Scientists say Zach has a point. Studies show it's pretty easy for us to keep music in the background when we focus on something else.
But when something in the background forces itself into your consciousness, you do get distracted. Such as when your computer announces: "You've got mail."
"Everybody does get distracted by it. But most people learn to get used to that distraction and when to say 'no, I've got to work, and I'm not going to give into this,' " Zach says.
Saying no to distractions depends, in part, on being able to control your impulses — something that's not fully developed in a teenager's brain.
And Alex says it's not easy for him. He says it's hard to give your full attention to any one thing when you're used to monitoring a screen full of options.
"You're teaching yourself to give 10 percent to each little icon. And then click away when there's a moment's pause," Alex says.
In fact, Meyer says, our brains can get hooked to where "they literally need a fix of multitasking."
Addicted To Juggling Tasks?
There's not much research on the addictive nature of multitasking. But Meyer likens it to playing video games or skydiving: We all get a buzz from novelty and variety. Of course, when the stakes get higher, multitasking can stress you out.
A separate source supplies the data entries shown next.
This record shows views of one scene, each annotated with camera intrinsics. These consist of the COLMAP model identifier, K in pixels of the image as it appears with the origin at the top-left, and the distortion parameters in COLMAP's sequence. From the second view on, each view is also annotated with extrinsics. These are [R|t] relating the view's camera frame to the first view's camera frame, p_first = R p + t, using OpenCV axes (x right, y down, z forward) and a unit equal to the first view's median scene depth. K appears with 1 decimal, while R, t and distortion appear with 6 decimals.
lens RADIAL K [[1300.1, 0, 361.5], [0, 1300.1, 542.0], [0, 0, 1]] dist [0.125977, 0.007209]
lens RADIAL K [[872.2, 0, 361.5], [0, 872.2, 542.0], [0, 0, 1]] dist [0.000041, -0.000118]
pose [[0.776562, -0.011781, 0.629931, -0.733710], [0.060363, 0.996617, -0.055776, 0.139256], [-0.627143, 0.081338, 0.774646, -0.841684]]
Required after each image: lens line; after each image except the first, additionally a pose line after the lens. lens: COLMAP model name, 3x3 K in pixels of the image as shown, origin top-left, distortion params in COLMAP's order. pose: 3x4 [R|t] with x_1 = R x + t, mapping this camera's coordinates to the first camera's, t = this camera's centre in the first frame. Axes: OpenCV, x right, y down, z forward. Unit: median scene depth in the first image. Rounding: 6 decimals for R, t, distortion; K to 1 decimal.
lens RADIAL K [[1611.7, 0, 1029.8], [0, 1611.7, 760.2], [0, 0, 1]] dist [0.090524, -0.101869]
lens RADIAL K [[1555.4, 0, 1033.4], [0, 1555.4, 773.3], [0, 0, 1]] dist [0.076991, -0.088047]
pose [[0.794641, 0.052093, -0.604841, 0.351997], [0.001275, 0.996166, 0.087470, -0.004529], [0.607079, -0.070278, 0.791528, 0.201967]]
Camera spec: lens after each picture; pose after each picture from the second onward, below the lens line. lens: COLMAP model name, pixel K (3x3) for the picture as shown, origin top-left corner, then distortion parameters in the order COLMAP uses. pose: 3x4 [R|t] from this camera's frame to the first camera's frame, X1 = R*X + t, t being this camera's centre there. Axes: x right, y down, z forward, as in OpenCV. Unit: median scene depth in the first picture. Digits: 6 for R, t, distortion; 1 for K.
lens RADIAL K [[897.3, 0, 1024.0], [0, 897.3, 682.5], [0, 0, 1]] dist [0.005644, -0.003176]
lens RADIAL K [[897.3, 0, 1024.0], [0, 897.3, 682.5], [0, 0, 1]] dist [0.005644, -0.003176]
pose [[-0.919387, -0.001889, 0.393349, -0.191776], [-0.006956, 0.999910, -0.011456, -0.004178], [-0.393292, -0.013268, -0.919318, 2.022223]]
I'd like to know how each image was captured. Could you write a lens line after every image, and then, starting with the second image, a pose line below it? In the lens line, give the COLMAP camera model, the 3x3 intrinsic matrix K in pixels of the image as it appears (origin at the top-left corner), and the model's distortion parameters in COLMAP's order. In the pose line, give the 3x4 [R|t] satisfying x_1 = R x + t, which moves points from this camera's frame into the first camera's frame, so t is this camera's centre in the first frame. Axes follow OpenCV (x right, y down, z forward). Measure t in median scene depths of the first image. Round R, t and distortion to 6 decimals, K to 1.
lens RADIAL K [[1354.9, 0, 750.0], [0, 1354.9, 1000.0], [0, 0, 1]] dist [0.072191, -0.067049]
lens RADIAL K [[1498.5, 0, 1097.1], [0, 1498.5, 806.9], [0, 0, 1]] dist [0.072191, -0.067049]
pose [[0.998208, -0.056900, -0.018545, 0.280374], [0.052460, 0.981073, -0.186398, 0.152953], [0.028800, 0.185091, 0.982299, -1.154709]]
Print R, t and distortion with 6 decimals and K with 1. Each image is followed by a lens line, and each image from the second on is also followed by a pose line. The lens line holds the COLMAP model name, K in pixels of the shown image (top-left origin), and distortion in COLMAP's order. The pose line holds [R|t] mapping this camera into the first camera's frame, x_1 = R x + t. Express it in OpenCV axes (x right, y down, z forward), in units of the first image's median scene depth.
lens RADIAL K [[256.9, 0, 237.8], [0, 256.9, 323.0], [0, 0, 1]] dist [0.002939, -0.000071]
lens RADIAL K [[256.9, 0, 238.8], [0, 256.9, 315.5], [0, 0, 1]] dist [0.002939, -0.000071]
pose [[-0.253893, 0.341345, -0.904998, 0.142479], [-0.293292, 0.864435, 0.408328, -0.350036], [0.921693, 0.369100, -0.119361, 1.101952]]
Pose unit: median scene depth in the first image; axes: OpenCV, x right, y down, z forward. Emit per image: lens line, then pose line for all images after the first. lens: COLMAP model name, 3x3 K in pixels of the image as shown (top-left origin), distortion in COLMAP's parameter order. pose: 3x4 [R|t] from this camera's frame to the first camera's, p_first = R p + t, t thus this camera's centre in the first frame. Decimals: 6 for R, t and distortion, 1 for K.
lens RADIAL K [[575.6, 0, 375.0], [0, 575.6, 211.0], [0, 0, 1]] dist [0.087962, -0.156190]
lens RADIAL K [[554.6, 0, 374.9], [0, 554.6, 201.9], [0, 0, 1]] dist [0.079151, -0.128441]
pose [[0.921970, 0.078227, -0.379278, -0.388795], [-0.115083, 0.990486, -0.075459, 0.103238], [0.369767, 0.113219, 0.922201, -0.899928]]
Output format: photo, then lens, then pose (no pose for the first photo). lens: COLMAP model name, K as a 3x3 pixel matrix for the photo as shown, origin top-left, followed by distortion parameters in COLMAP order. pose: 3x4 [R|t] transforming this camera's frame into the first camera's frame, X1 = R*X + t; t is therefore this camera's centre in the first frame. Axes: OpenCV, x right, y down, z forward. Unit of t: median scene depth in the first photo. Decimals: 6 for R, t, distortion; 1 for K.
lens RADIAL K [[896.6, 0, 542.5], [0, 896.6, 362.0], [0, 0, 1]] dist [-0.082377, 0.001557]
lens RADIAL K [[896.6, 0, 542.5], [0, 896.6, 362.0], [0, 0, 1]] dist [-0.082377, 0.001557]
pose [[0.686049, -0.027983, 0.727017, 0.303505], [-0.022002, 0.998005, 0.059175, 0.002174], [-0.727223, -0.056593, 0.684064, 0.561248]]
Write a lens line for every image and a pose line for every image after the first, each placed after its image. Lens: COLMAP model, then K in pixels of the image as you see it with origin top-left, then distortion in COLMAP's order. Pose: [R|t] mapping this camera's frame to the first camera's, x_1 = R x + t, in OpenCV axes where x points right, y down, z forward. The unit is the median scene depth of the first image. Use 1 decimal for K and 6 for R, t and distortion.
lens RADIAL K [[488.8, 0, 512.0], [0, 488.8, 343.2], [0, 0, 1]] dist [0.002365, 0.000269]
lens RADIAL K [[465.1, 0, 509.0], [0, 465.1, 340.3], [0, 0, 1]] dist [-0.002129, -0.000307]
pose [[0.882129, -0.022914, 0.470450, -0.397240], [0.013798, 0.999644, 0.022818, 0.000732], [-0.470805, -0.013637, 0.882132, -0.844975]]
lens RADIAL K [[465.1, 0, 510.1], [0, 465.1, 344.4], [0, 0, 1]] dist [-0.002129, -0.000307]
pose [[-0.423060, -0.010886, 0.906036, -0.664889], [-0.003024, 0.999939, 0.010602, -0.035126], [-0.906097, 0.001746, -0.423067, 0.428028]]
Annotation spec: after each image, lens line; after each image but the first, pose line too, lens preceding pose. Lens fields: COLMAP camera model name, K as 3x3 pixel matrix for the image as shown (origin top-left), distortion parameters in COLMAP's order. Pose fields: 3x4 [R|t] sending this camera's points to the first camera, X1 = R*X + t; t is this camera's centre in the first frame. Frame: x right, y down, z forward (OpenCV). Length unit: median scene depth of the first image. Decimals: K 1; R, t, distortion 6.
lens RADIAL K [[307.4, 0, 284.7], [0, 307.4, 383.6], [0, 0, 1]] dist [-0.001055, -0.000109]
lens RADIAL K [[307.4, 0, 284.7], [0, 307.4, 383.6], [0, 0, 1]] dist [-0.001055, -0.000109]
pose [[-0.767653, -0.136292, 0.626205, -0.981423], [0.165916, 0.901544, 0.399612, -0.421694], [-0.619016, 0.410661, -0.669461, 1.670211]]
"The brain areas that you would see light up and the biochemicals, the neurotransmitters that would be getting released would be quite different if I was an air traffic controller trying to land a whole bunch of planes at La Guardia Airport or wherever. I wouldn't be having pleasure then," Meyers says.
For teenagers like Zach and Alex, the experience of multitasking falls somewhere between the rush of skydiving and the anxiety of landing planes. Regardless, Alex says, it's all they know.
"Even for me right now — and I haven't been exposed to it that long — it's already natural to multitask in these ways," he says. "Like your will is, your heart is in that place where you are just wanting to multitask, and you're conditioned to it. That's how you're going to keep going."
Even, he says, when you don't want to.